Great video; thanks for the detail, especially about tightening.
Glad it was helpful!
This is exactly what I needed. Thanks
You're welcome!
With that Hub, how to remove that cup? Can't hit the cup from the other side.
Thanks
0:27 the problem with the cone and dustcap of the freehub is that it's separate. Now if you do have a chance to have your bike go through some rough road over time the dustcap will loose and so does your bearings it will have a tiny wobble. A cone attach to the dustcap has higher advantage and he is correct on 1:15
Thank you so much for posting this video - I have used butter instead of grease sometimes but I can't really recommend it unless you are willing to do it every month and even then there seems to be quite a bit of rust. Have you used butter in the past?
Nope. I find it attracts flies.
Butter contains salt……not good for a bearing. If desperate use some Vaseline in preference to butter!
But can i use some different con nut if i need to change it ? Or exactly that kind of con ? Tnx
Rear: 9x 1/4"
Front: 10x 3/16"
check!
Thanks for the tip but where will I find the a stick which you placed at last
Amazing vid. Thank you.
How much grease do you want? TheVeloWeb: yes.
Thanks for vid.
Nice watch, what make/model is it?
Hi - what sort of grease do you use? Thanks.
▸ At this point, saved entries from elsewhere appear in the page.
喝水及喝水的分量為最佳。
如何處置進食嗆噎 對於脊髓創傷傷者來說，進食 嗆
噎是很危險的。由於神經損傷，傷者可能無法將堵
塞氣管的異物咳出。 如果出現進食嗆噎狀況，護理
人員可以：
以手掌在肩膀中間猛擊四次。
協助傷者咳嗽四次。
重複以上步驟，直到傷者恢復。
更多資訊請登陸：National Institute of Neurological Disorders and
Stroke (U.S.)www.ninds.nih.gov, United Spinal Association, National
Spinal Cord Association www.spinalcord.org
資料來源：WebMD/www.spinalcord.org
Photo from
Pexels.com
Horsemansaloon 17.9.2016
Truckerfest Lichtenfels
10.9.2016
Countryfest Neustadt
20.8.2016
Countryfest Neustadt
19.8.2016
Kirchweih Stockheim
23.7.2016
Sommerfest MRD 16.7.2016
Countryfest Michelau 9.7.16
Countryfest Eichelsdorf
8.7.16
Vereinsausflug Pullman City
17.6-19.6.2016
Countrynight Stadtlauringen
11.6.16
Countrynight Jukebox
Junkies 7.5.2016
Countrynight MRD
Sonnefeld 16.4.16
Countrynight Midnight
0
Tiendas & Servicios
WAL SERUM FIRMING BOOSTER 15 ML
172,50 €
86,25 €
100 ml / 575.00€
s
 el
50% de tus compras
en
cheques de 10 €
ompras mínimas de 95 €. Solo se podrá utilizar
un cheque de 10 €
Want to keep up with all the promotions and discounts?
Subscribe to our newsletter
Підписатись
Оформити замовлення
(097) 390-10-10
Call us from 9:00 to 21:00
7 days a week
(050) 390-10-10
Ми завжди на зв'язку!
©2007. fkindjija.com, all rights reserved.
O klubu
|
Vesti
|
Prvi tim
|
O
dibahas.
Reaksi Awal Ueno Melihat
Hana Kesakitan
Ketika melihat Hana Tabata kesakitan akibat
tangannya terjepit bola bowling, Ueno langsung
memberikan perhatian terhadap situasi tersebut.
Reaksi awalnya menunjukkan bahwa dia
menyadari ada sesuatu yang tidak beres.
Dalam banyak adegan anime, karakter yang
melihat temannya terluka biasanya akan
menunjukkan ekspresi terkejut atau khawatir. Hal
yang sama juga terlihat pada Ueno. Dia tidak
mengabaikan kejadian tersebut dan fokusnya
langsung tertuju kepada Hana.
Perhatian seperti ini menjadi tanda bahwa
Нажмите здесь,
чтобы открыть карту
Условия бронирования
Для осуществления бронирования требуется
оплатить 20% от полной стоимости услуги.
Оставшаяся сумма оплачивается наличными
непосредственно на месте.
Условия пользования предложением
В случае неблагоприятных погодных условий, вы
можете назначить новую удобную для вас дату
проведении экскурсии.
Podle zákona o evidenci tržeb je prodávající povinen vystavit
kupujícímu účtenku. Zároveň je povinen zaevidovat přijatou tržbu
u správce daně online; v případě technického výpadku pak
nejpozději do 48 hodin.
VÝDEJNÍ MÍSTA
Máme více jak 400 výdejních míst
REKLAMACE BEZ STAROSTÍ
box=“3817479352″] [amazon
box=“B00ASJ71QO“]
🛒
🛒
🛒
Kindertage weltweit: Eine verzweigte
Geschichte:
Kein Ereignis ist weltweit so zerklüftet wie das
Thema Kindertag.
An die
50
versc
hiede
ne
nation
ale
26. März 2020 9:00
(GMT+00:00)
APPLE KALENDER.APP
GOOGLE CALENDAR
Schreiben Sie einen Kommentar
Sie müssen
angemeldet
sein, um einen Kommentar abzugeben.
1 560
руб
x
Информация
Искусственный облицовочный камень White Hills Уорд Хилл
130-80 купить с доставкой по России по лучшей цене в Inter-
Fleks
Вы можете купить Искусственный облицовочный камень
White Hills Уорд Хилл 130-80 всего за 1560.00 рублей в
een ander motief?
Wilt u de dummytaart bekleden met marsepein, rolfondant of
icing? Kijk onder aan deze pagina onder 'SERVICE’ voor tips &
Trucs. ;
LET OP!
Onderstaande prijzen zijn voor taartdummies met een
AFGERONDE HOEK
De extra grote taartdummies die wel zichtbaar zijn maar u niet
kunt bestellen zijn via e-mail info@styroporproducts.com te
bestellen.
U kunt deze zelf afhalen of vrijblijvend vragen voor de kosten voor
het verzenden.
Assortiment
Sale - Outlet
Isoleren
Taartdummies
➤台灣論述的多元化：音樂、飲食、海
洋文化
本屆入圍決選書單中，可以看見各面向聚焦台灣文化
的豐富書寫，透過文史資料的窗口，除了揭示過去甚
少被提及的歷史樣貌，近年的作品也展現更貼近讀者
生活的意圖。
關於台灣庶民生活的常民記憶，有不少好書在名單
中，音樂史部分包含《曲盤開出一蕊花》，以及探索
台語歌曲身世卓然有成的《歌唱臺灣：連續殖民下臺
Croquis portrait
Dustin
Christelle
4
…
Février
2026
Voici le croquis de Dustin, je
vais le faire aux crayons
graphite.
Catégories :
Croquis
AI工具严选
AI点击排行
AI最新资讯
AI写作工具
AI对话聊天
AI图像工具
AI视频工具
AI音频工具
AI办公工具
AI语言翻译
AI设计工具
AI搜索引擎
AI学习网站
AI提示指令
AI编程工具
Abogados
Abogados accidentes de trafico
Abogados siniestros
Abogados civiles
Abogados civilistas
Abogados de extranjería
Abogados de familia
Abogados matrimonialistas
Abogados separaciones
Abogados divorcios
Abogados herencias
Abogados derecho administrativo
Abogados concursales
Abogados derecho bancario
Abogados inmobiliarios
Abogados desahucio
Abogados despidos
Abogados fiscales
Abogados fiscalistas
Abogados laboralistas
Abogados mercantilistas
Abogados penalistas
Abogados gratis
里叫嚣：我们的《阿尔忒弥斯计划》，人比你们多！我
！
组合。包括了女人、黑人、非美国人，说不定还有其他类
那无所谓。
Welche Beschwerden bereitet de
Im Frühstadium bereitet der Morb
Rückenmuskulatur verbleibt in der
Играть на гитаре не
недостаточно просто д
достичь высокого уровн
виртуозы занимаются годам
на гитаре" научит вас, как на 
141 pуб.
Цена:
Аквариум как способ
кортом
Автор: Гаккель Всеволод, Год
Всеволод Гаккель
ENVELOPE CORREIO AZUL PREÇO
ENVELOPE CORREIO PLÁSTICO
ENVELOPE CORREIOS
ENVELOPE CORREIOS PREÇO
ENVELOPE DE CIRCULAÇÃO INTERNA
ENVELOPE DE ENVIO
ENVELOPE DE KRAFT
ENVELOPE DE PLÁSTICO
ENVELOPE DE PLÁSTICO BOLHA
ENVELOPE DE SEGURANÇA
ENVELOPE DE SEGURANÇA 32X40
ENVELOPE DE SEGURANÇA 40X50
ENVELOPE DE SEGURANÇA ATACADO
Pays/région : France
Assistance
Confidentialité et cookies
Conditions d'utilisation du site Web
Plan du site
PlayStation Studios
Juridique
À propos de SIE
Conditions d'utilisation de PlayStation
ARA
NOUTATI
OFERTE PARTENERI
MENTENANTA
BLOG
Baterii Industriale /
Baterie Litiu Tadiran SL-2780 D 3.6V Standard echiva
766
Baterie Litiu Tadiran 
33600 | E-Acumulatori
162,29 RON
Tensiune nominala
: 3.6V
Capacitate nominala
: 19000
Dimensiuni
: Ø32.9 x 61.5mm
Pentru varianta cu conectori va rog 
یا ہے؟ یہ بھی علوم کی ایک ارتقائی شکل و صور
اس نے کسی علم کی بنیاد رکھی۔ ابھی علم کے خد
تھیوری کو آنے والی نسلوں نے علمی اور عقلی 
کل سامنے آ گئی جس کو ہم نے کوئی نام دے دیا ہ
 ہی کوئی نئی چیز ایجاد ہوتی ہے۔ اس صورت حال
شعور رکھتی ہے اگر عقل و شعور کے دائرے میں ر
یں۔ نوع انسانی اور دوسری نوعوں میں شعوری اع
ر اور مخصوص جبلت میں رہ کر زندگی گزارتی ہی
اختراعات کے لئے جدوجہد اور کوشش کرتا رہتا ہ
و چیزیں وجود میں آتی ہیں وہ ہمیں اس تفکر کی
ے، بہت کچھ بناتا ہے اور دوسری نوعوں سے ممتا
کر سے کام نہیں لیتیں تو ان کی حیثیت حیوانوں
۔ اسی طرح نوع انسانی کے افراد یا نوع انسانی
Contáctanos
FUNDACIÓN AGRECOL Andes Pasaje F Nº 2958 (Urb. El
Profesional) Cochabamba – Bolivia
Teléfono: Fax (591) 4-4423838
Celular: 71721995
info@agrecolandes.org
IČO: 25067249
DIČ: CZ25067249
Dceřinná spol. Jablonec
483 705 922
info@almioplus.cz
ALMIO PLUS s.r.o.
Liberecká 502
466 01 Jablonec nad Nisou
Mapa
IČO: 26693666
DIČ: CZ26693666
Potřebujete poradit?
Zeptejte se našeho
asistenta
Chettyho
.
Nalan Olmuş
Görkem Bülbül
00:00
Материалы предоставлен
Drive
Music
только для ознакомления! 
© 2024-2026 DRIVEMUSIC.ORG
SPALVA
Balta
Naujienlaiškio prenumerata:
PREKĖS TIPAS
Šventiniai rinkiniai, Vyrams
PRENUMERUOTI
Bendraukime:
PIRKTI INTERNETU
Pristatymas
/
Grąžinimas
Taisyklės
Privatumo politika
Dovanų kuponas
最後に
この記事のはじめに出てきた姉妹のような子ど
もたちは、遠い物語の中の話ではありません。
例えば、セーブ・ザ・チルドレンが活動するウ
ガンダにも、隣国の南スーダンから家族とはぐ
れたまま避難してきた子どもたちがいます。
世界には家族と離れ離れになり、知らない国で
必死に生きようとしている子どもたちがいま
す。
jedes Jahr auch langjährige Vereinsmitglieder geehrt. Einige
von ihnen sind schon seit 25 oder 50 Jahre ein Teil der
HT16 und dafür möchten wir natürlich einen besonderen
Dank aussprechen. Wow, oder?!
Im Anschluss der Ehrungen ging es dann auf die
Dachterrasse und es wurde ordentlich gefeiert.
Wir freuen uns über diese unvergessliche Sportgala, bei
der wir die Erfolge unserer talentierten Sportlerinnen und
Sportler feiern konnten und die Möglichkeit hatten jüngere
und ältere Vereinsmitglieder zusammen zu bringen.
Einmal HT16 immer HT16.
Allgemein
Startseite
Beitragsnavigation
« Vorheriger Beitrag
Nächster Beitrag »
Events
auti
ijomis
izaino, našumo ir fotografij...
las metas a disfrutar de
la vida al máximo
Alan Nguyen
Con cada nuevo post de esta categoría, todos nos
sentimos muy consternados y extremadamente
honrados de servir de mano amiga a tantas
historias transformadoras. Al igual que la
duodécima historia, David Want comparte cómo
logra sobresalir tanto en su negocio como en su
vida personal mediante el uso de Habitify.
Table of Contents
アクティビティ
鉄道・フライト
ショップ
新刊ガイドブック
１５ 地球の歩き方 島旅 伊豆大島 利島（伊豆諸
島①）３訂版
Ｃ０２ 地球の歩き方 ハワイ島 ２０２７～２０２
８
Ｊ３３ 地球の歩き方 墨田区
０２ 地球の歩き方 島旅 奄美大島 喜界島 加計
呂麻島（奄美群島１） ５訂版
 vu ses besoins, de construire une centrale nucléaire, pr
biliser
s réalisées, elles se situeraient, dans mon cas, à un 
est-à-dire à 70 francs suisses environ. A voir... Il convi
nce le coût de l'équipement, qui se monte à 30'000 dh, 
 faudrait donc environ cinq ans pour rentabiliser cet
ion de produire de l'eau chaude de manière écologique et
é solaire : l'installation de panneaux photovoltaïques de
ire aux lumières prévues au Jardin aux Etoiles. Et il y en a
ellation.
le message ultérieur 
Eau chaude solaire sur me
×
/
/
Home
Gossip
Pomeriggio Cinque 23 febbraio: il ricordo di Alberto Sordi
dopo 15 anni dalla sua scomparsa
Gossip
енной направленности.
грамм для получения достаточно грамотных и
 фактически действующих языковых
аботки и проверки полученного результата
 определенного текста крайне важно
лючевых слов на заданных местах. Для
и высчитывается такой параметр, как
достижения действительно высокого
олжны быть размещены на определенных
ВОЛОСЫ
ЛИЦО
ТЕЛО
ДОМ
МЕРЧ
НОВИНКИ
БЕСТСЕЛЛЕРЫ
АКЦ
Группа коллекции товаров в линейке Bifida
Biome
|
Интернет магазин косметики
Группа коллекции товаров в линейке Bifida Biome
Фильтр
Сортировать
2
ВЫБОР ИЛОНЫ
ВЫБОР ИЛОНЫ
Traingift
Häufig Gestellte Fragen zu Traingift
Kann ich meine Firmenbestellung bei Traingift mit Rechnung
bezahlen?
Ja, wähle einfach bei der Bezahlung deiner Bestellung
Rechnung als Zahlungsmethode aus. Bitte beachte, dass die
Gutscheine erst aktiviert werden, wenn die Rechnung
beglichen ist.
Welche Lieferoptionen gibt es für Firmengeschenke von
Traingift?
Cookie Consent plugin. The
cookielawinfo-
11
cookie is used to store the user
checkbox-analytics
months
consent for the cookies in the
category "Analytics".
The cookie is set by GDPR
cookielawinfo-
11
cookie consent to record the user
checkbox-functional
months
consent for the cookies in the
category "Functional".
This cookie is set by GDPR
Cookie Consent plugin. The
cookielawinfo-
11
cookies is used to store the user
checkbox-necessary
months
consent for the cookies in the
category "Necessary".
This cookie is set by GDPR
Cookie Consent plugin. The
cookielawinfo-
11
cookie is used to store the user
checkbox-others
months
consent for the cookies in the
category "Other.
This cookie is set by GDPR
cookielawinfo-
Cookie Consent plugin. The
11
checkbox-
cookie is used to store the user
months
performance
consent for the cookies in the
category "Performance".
And because this i love the sealed catridge bearings
Thanks you it's really helpful 👍👍👍
Glad to hear that
My third net went inside and struked what to do? IAM struggling
A good short video!
Thanks. A very important step.
While the videos make it look very easy I have found proper cup and cone hub tension very difficult to get perfect. Definately lost my patience a few times. Generally I find find too much play or too tight. Makes me wonder if Im working with a cheap hub or user error, most likely the latter. Sometimes Ill seemingly get it close to perfect throw it on the front fork and notice an unacceptable amount of play. Probably wont kill me riding it however; the process has been very annoying.
I have found that the cones end up getting tighter after tightening the locknuts, but I found out a way to fix this. If it's a little tight, I put the wrenches on the cones only and loosen (turn counter-clockwise) them together. When you loosen the cones without touching the locknuts, the cones loosen while the locknuts stay tightened. You can also tighten the locknuts only if the cones are loose using the same principle.
jjenson2006 Thanks for the tip!
It may be your axle
Big fucking thanks!!!!!!! It worked!!
on one side of my wheel the bearings were brown in color and the other side the bearings are silver, so should i replace the dull color bearings? also what causes this to happen?
Front or rear? If rear, perhaps the brown ones were on the drive side? You should replace all worn bearings.
Great
Cheers!
Thanks
one of my cups on the front has completely collapsed 🤣
Your heading saids OVERHAUL, you did not overhaul it, you did not remove the cup and replace it that i s what we wanted to see, Your heading shoud say "check and regrease bike bearings !!!"
Clean that grease off the spokes!!! yuk.
Nope added rust protection 😛
Anyone who comes near my bike, motorcycle or car with a Crescent aka monkey wrench gets shown the door!
OK.
You should have removed the dust caps. Cleaning and greasing would have been easier.